— Saved entries —
——
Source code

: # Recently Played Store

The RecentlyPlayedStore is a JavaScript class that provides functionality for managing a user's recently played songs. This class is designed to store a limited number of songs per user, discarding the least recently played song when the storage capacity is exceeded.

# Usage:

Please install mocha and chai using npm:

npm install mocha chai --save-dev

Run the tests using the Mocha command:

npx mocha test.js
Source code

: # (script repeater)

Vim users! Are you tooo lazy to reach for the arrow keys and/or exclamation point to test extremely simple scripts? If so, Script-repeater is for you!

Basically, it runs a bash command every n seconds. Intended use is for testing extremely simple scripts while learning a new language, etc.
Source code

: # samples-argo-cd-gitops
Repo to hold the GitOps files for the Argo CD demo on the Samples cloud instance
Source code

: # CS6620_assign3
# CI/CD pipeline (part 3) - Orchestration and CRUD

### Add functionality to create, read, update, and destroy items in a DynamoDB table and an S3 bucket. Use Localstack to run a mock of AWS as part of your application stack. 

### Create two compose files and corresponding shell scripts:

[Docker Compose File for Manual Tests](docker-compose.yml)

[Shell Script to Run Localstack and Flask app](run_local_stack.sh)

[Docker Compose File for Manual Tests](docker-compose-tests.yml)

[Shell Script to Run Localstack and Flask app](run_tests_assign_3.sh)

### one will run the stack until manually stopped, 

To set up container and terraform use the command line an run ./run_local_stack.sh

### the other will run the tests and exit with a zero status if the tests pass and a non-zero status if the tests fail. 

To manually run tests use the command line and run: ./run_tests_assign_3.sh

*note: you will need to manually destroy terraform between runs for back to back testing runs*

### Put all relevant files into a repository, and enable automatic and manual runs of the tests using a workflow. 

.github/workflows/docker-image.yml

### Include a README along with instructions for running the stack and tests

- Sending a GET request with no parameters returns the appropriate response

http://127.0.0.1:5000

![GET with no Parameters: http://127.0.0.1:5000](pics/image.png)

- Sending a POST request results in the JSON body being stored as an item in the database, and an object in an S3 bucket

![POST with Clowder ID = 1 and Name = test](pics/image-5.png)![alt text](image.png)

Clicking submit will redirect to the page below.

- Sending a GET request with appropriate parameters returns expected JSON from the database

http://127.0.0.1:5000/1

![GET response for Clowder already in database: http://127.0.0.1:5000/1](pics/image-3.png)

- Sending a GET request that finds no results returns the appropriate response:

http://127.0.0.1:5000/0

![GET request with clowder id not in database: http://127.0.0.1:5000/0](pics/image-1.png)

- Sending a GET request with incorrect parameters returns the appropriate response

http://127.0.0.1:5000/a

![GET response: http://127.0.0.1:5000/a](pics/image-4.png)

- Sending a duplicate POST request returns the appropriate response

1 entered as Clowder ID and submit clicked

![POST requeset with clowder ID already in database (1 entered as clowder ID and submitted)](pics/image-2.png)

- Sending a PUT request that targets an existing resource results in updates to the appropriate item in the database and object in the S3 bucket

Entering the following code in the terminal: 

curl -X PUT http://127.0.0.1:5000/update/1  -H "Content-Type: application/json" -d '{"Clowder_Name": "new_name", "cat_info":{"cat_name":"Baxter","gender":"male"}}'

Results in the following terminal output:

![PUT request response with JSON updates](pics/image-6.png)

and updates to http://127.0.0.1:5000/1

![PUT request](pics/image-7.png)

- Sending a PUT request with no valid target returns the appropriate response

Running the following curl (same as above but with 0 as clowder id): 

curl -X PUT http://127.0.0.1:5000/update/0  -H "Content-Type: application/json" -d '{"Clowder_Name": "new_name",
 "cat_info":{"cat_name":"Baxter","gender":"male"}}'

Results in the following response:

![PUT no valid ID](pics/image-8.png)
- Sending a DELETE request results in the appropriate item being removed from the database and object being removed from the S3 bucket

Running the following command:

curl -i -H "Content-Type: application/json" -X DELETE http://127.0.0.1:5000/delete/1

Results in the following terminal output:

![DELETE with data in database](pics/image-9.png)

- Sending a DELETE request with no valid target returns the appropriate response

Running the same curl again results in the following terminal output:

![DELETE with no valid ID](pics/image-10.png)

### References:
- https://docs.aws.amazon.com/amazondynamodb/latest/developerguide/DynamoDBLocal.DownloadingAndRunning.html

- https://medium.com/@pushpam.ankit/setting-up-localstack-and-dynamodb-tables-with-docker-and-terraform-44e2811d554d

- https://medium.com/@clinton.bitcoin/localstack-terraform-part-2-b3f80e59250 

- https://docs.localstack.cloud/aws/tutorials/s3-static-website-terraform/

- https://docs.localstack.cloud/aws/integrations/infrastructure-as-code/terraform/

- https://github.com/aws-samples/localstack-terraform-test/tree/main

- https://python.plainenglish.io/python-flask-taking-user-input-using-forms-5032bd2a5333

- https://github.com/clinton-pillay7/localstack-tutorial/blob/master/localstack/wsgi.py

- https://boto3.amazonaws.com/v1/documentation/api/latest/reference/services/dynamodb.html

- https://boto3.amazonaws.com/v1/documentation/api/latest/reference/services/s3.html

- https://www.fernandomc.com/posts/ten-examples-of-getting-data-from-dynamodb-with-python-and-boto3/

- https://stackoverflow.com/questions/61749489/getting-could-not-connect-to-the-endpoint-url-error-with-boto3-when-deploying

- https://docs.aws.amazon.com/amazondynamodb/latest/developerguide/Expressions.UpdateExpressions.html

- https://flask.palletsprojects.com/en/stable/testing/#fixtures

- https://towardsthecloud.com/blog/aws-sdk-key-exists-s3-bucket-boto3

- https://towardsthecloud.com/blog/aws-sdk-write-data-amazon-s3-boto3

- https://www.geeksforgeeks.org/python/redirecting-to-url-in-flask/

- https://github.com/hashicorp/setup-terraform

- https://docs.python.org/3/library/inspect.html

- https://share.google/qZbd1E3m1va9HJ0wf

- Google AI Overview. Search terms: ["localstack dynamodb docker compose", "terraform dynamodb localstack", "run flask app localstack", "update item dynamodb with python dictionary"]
——
— WORK INSTRUCTION —
The job here is to write out all the entries again exactly.

— EXPECTED OUTPUT —
Source code

: # Recently Played Store

The RecentlyPlayedStore is a JavaScript class that provides functionality for managing a user's recently played songs. This class is designed to store a limited number of songs per user, discarding the least recently played song when the storage capacity is exceeded.

# Usage:

Please install mocha and chai using npm:

npm install mocha chai --save-dev

Run the tests using the Mocha command:

npx mocha test.js
Source code

: # (script repeater)

Vim users! Are you tooo lazy to reach for the arrow keys and/or exclamation point to test extremely simple scripts? If so, Script-repeater is for you!

Basically, it runs a bash command every n seconds. Intended use is for testing extremely simple scripts while learning a new language, etc.
Source code

: # samples-argo-cd-gitops
Repo to hold the GitOps files for the Argo CD demo on the Samples cloud instance
Source code

: # CS6620_assign3
# CI/CD pipeline (part 3) - Orchestration and CRUD

### Add functionality to create, read, update, and destroy items in a DynamoDB table and an S3 bucket. Use Localstack to run a mock of AWS as part of your application stack. 

### Create two compose files and corresponding shell scripts:

[Docker Compose File for Manual Tests](docker-compose.yml)

[Shell Script to Run Localstack and Flask app](run_local_stack.sh)

[Docker Compose File for Manual Tests](docker-compose-tests.yml)

[Shell Script to Run Localstack and Flask app](run_tests_assign_3.sh)

### one will run the stack until manually stopped, 

To set up container and terraform use the command line an run ./run_local_stack.sh

### the other will run the tests and exit with a zero status if the tests pass and a non-zero status if the tests fail. 

To manually run tests use the command line and run: ./run_tests_assign_3.sh

*note: you will need to manually destroy terraform between runs for back to back testing runs*

### Put all relevant files into a repository, and enable automatic and manual runs of the tests using a workflow. 

.github/workflows/docker-image.yml

### Include a README along with instructions for running the stack and tests

- Sending a GET request with no parameters returns the appropriate response

http://127.0.0.1:5000

![GET with no Parameters: http://127.0.0.1:5000](pics/image.png)

- Sending a POST request results in the JSON body being stored as an item in the database, and an object in an S3 bucket

![POST with Clowder ID = 1 and Name = test](pics/image-5.png)![alt text](image.png)

Clicking submit will redirect to the page below.

- Sending a GET request with appropriate parameters returns expected JSON from the database

http://127.0.0.1:5000/1

![GET response for Clowder already in database: http://127.0.0.1:5000/1](pics/image-3.png)

- Sending a GET request that finds no results returns the appropriate response:

http://127.0.0.1:5000/0

![GET request with clowder id not in database: http://127.0.0.1:5000/0](pics/image-1.png)

- Sending a GET request with incorrect parameters returns the appropriate response

http://127.0.0.1:5000/a

![GET response: http://127.0.0.1:5000/a](pics/image-4.png)

- Sending a duplicate POST request returns the appropriate response

1 entered as Clowder ID and submit clicked

![POST requeset with clowder ID already in database (1 entered as clowder ID and submitted)](pics/image-2.png)

- Sending a PUT request that targets an existing resource results in updates to the appropriate item in the database and object in the S3 bucket

Entering the following code in the terminal: 

curl -X PUT http://127.0.0.1:5000/update/1  -H "Content-Type: application/json" -d '{"Clowder_Name": "new_name", "cat_info":{"cat_name":"Baxter","gender":"male"}}'

Results in the following terminal output:

![PUT request response with JSON updates](pics/image-6.png)

and updates to http://127.0.0.1:5000/1

![PUT request](pics/image-7.png)

- Sending a PUT request with no valid target returns the appropriate response

Running the following curl (same as above but with 0 as clowder id): 

curl -X PUT http://127.0.0.1:5000/update/0  -H "Content-Type: application/json" -d '{"Clowder_Name": "new_name",
 "cat_info":{"cat_name":"Baxter","gender":"male"}}'

Results in the following response:

![PUT no valid ID](pics/image-8.png)
- Sending a DELETE request results in the appropriate item being removed from the database and object being removed from the S3 bucket

Running the following command:

curl -i -H "Content-Type: application/json" -X DELETE http://127.0.0.1:5000/delete/1

Results in the following terminal output:

![DELETE with data in database](pics/image-9.png)

- Sending a DELETE request with no valid target returns the appropriate response

Running the same curl again results in the following terminal output:

![DELETE with no valid ID](pics/image-10.png)

### References:
- https://docs.aws.amazon.com/amazondynamodb/latest/developerguide/DynamoDBLocal.DownloadingAndRunning.html

- https://medium.com/@pushpam.ankit/setting-up-localstack-and-dynamodb-tables-with-docker-and-terraform-44e2811d554d

- https://medium.com/@clinton.bitcoin/localstack-terraform-part-2-b3f80e59250 

- https://docs.localstack.cloud/aws/tutorials/s3-static-website-terraform/

- https://docs.localstack.cloud/aws/integrations/infrastructure-as-code/terraform/

- https://github.com/aws-samples/localstack-terraform-test/tree/main

- https://python.plainenglish.io/python-flask-taking-user-input-using-forms-5032bd2a5333

- https://github.com/clinton-pillay7/localstack-tutorial/blob/master/localstack/wsgi.py

- https://boto3.amazonaws.com/v1/documentation/api/latest/reference/services/dynamodb.html

- https://boto3.amazonaws.com/v1/documentation/api/latest/reference/services/s3.html

- https://www.fernandomc.com/posts/ten-examples-of-getting-data-from-dynamodb-with-python-and-boto3/

- https://stackoverflow.com/questions/61749489/getting-could-not-connect-to-the-endpoint-url-error-with-boto3-when-deploying

- https://docs.aws.amazon.com/amazondynamodb/latest/developerguide/Expressions.UpdateExpressions.html

- https://flask.palletsprojects.com/en/stable/testing/#fixtures

- https://towardsthecloud.com/blog/aws-sdk-key-exists-s3-bucket-boto3

- https://towardsthecloud.com/blog/aws-sdk-write-data-amazon-s3-boto3

- https://www.geeksforgeeks.org/python/redirecting-to-url-in-flask/

- https://github.com/hashicorp/setup-terraform

- https://docs.python.org/3/library/inspect.html

- https://share.google/qZbd1E3m1va9HJ0wf

- Google AI Overview. Search terms: ["localstack dynamodb docker compose", "terraform dynamodb localstack", "run flask app localstack", "update item dynamodb with python dictionary"]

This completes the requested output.